The reason why this is interesting is because that message is actually generated by g_log(), and that’s where the fun begins. In initializing the GLog subsystem, there is a code path where g_utf8_validate() gets called on argv[0]. When running as a weird machine, this validation fails, because argv[0] is NULL. This results in GLib trying to convert argv[0] to UTF-8, which uses iconv, a libc function.

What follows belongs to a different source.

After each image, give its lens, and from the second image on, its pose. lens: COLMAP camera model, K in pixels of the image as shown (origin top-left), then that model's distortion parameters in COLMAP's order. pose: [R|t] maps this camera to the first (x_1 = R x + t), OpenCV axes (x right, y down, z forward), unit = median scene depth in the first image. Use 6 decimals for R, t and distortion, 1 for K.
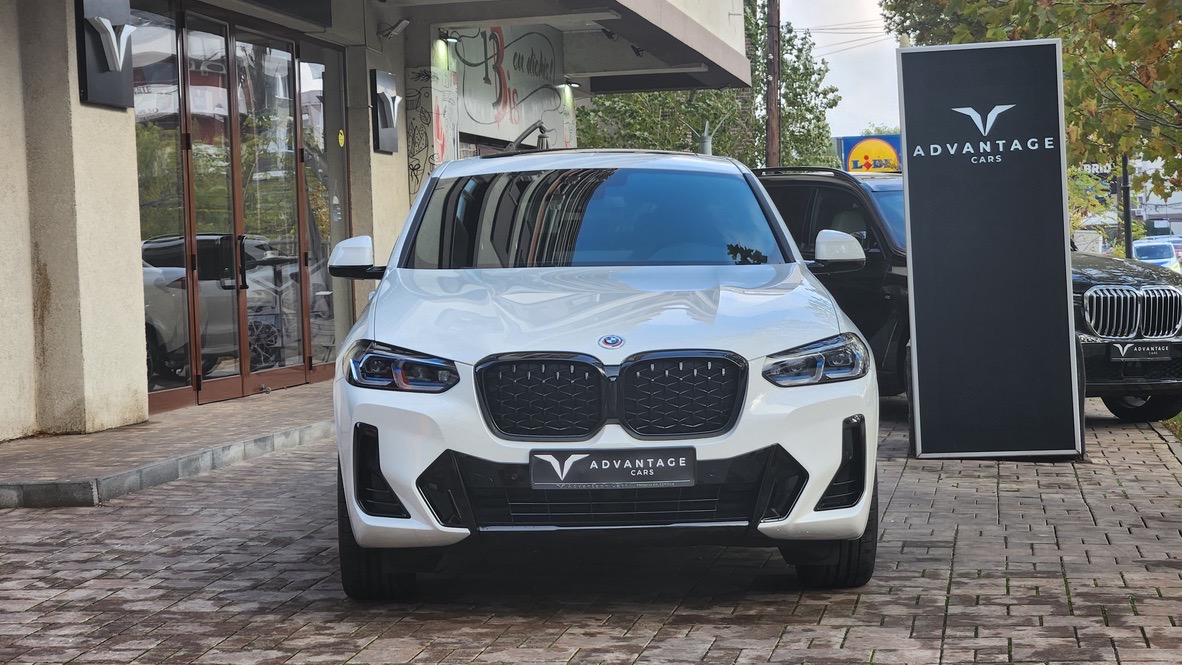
lens RADIAL K [[2148.6, 0, 591.0], [0, 2148.6, 332.5], [0, 0, 1]] dist [-0.354839, 1.968308]
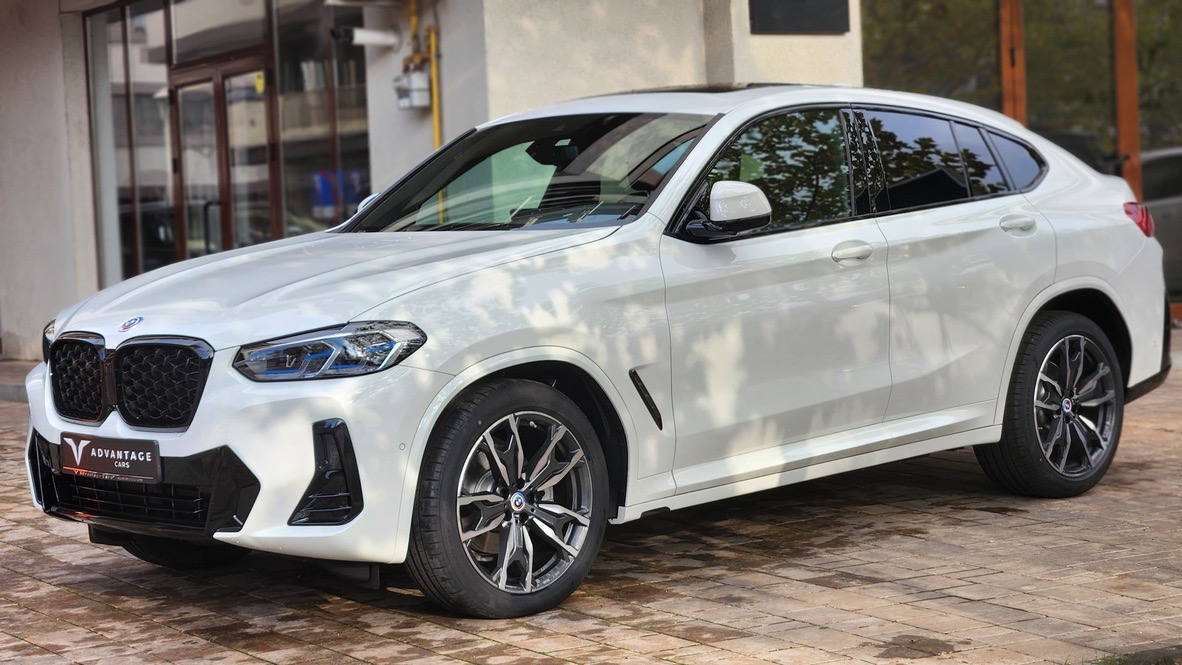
lens RADIAL K [[2148.6, 0, 591.0], [0, 2148.6, 332.5], [0, 0, 1]] dist [-0.354839, 1.968308]
pose [[0.694264, 0.039299, -0.718647, 0.821297], [-0.001094, 0.998565, 0.053549, -0.042087], [0.719720, -0.036391, 0.693310, 0.497480]]
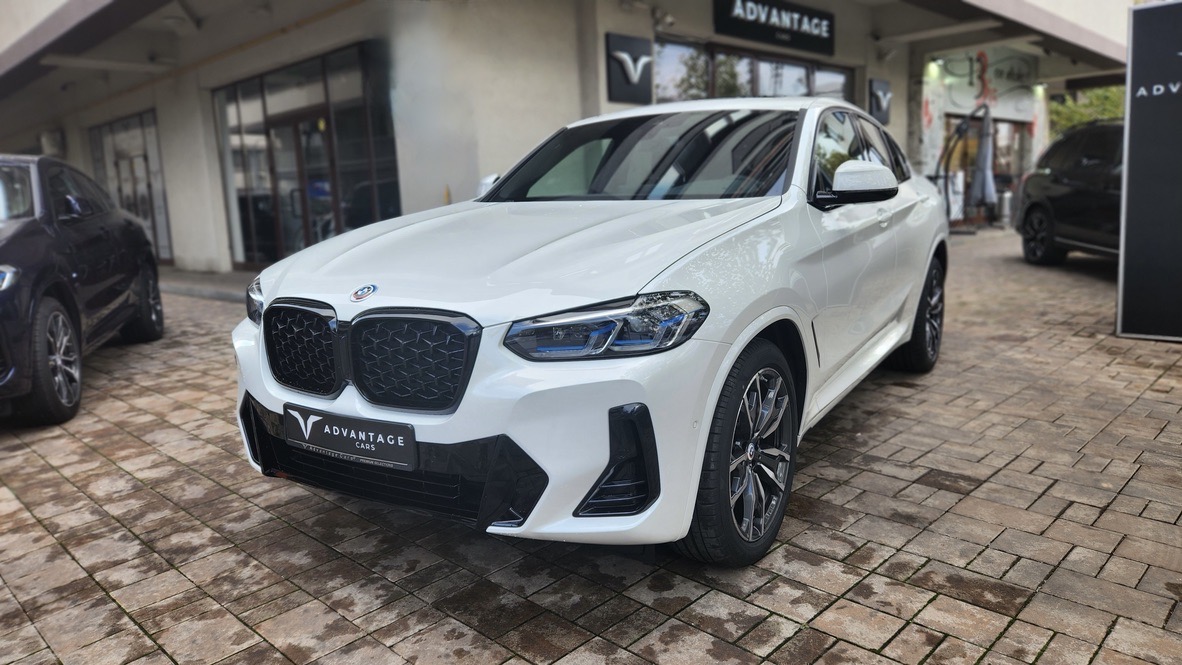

On GLIBC, the iconv function is provided by the GNU libiconv framework, which supports loading plugins to add additional character sets, from a directory specified as GCONV_PATH. Normally, GCONV_PATH is removed from an SUID program’s environment because GLIBC sanitizes the environment of SUID programs, but Qualys figured out a way to glitch the sanitization, and so GCONV_PATH remains in the environment. As a result, we get a root shell as soon as it tries to convert argv[0] to UTF-8.

where do we go from here?

On Alpine and other musl-based systems, we do not use GNU libiconv, so we are not vulnerable to blasty’s PoC, and musl also makes a more robust decision: instead of trying to sanitize the environment of SUID programs, it just ignores variables which would lead to musl loading additional code, such as LD_PRELOAD entirely when running in SUID mode.

This means that ultimately three things need to be fixed: pkexec itself should be fixed (which has already been done), to close the vulnerability on older kernels, the kernel itself should be fixed to disallow this weird execution state (which my patch does), and GLIBC should be fixed to ignore dangerous environmental variables instead of trying to sanitize them.